A double barreled dose of rock history just wrapped up a summer tour with Fort Lauderdale being the next to last stop for Glenn Hughes and Yngwie Malmsteen. Glenn Hughes has been part of several acts over the past 50 years, but he is arguably best known for his time in Deep Purple from 1973 to 1984. This tour was in part to commemorate the 50th anniversary their LP Burn, of which he played bass and co-sang lead vocals with David Coverdale. Local resident and guitar overlord Yngwie Malmsteen co-headlined the trek and touted it for him as a “Greatest Hits” show. It was Friday, September 22 at The Parker Playhouse that South Florida got to witness the magic.

Voxx, a four-piece band out of Tampa, kicked off the show with high energy to get the crowd warmed up. A static-filled radio style transmission later introduced Glenn Hughes and his crew. They promptly blasted into “Stormbringer” and “Might Just Take Your Life.” I was surprised that the house lights never went completely off, but remained on at about 60% power. It was as if Glenn wanted to be able to see his fans.

As the performance went on, his voice seemed crisp. He screamed and hit the high notes like he did decades earlier. As many singers age, their voices tend to lose the range they once enjoyed. The bands then need to compensate by tuning down their instruments to accommodate the new range of the singer. Glenn is one of very few that still hits those highs in his older years. Supporting Glenn on the tour were guitarist Soren Andersen, drummer Ash Sheehan and keyboardist Ed Roth. Soren belted out strong background vocals in addition to his tasty chops during his solos. The musicianship was tight. The foursome ended the set with the hits “Highway Star” and “Burn.”

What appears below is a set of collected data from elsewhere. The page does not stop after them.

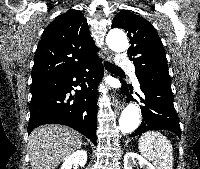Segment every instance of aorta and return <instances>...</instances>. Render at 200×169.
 Returning a JSON list of instances; mask_svg holds the SVG:
<instances>
[{"label":"aorta","instance_id":"1","mask_svg":"<svg viewBox=\"0 0 200 169\" xmlns=\"http://www.w3.org/2000/svg\"><path fill=\"white\" fill-rule=\"evenodd\" d=\"M107 44L115 52H123L128 47V39L122 31H111L107 35ZM140 125V112L136 104H128L119 118V128L122 133L135 131Z\"/></svg>","mask_w":200,"mask_h":169}]
</instances>
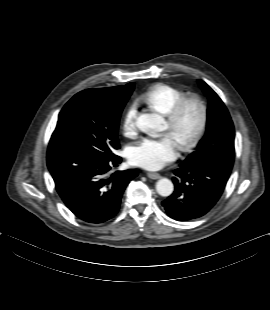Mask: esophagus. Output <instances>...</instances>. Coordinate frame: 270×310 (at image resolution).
<instances>
[{"label":"esophagus","mask_w":270,"mask_h":310,"mask_svg":"<svg viewBox=\"0 0 270 310\" xmlns=\"http://www.w3.org/2000/svg\"><path fill=\"white\" fill-rule=\"evenodd\" d=\"M147 176L148 178L154 179V180L159 179L161 177L160 174L154 173V172H148Z\"/></svg>","instance_id":"1"}]
</instances>
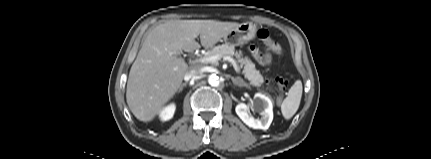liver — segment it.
<instances>
[{
  "label": "liver",
  "instance_id": "1",
  "mask_svg": "<svg viewBox=\"0 0 431 159\" xmlns=\"http://www.w3.org/2000/svg\"><path fill=\"white\" fill-rule=\"evenodd\" d=\"M239 23L216 20H169L152 29L130 69L126 100L130 111L140 121L149 122L160 113L175 95L186 73L197 66H188L179 57L182 50L200 48L220 41Z\"/></svg>",
  "mask_w": 431,
  "mask_h": 159
}]
</instances>
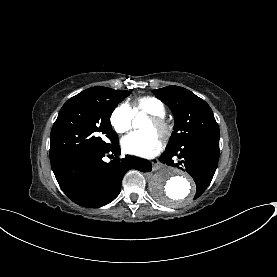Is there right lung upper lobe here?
I'll return each mask as SVG.
<instances>
[{
  "label": "right lung upper lobe",
  "mask_w": 277,
  "mask_h": 277,
  "mask_svg": "<svg viewBox=\"0 0 277 277\" xmlns=\"http://www.w3.org/2000/svg\"><path fill=\"white\" fill-rule=\"evenodd\" d=\"M108 89L107 87H93V88H89L87 89V91H91V92H100V91H104Z\"/></svg>",
  "instance_id": "right-lung-upper-lobe-1"
}]
</instances>
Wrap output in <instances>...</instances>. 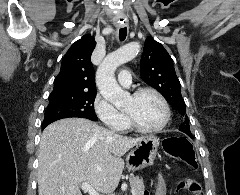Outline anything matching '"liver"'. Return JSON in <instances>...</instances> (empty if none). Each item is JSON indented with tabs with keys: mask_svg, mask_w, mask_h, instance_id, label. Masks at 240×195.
<instances>
[{
	"mask_svg": "<svg viewBox=\"0 0 240 195\" xmlns=\"http://www.w3.org/2000/svg\"><path fill=\"white\" fill-rule=\"evenodd\" d=\"M139 141L142 137L120 135L84 117L53 121L39 143V195H82V181L112 193L124 169L122 155Z\"/></svg>",
	"mask_w": 240,
	"mask_h": 195,
	"instance_id": "obj_1",
	"label": "liver"
}]
</instances>
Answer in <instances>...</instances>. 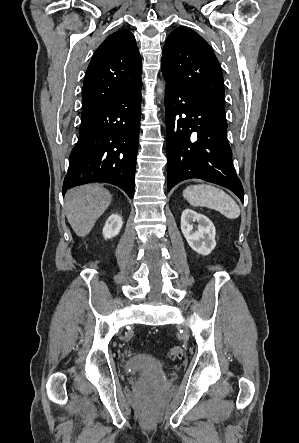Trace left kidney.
<instances>
[{
  "label": "left kidney",
  "instance_id": "obj_1",
  "mask_svg": "<svg viewBox=\"0 0 299 443\" xmlns=\"http://www.w3.org/2000/svg\"><path fill=\"white\" fill-rule=\"evenodd\" d=\"M181 230L189 246L198 254L209 255L216 246L215 227L203 214L185 209L181 215Z\"/></svg>",
  "mask_w": 299,
  "mask_h": 443
}]
</instances>
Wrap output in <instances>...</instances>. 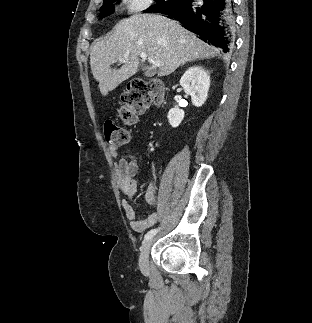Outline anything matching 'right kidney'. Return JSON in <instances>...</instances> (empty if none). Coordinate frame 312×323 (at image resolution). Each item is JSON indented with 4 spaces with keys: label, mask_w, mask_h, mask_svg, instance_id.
I'll return each mask as SVG.
<instances>
[{
    "label": "right kidney",
    "mask_w": 312,
    "mask_h": 323,
    "mask_svg": "<svg viewBox=\"0 0 312 323\" xmlns=\"http://www.w3.org/2000/svg\"><path fill=\"white\" fill-rule=\"evenodd\" d=\"M185 94L191 96L193 106H203L208 96L210 88V76H208L205 68L202 66H191L186 70L180 80ZM168 122L172 128H177L184 118L183 110L179 108H171L168 112Z\"/></svg>",
    "instance_id": "1"
}]
</instances>
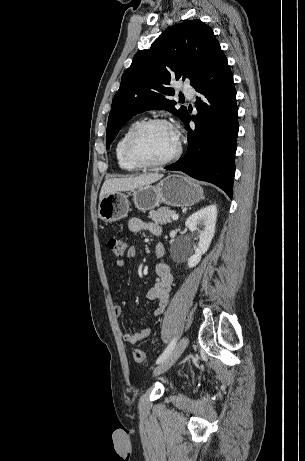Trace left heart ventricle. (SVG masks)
<instances>
[{
    "label": "left heart ventricle",
    "mask_w": 305,
    "mask_h": 461,
    "mask_svg": "<svg viewBox=\"0 0 305 461\" xmlns=\"http://www.w3.org/2000/svg\"><path fill=\"white\" fill-rule=\"evenodd\" d=\"M177 140L174 132L163 125L146 128L139 136L135 151L143 160L157 162L169 157L176 149Z\"/></svg>",
    "instance_id": "obj_1"
}]
</instances>
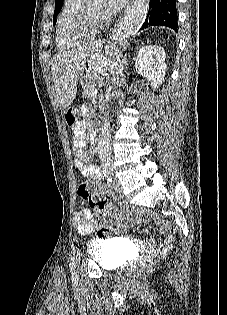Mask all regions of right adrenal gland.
<instances>
[{"label": "right adrenal gland", "mask_w": 227, "mask_h": 315, "mask_svg": "<svg viewBox=\"0 0 227 315\" xmlns=\"http://www.w3.org/2000/svg\"><path fill=\"white\" fill-rule=\"evenodd\" d=\"M125 65H127V61H126V58H125Z\"/></svg>", "instance_id": "2a0ac1e0"}]
</instances>
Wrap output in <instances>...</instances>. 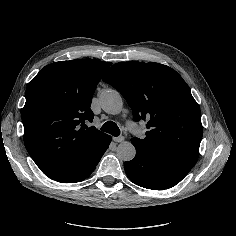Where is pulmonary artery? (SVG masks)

The crew then cleared the stage and the huge Glenn Hughes banner hanging from the rafters. While doing so, they revealed 56 Marshall amplifier heads sitting atop twenty 4 x 12 Marshall speaker cabinets that spanned the entire width of the stage! The house lights went off, fog filled the stage and blasts of lightning-fast guitar riffs filled the venue. Bassist Emilio Martinez, drummer Kevin Klingenschmid and keyboardist/vocalist Nick Z Marino went to their stations in preparation of the sonic blasting that was about to be unleashed on the audience.

The stage lights came on and the maestro kicked things off with “Rising Force,” followed by “Top Down Foot Down” and “No Rest for the Wicked.” Yngwie has been unstoppable since he threw the guitar world on its ear in the early 80s. He is one of the few pioneers to blend classical orchestration and heavy metal, and he remains the Godfather of neo classical rock.

In between tossing the guitar around his neck, throwing out dozens of picks to his audience, teasing his hair and leaving his guitar strewn on stage for his tech to pick up, he was laying down some of the most intense solos imaginable. His band was right there with him every step of the way with Marino sharing lead vocal duties and trading keyboard runs with Yngwie’s guitar licks on several songs. Emilio Martinez contributed powerful background vocals, tight bass lines and a solid foundation with Kevin keeping the groove moving along with strong double bass chops.

About halfway through his electrifying set, Yngwie broke into “The Star-Spangled Banner” and brought what few people that were sitting down to their feet. His rendition of our national anthem is easily one of the best I’ve ever heard. A few songs later, in a nod to Glenn Hughes former band Deep Purple, the foursome belted out “Smoke on the Water” to sooth those that may have wished Glenn had played it in his set. The boys ended the set with his commercial crossover hit “You Don’t Remember, I’ll Never Forget.”

The band walked off stage momentarily. The guitar tech then brought a nylon string Ovation guitar on a Gracie stand and placed it up front. Yngwie walked back on with his white Strat and started tearing up the acoustic guitar. The rest of the band walked back onstage, and together they proceeded into the acoustical intro of “Black Star.” The show ended a few minutes before midnight, the latest I can remember a concert wrapping up. Both Glenn Hughes and Yngwie Malmsteen delivered memorable performances, and promised to see us again soon, which I definitely hope is the case, as these guys have not lost a drop of their musical genius.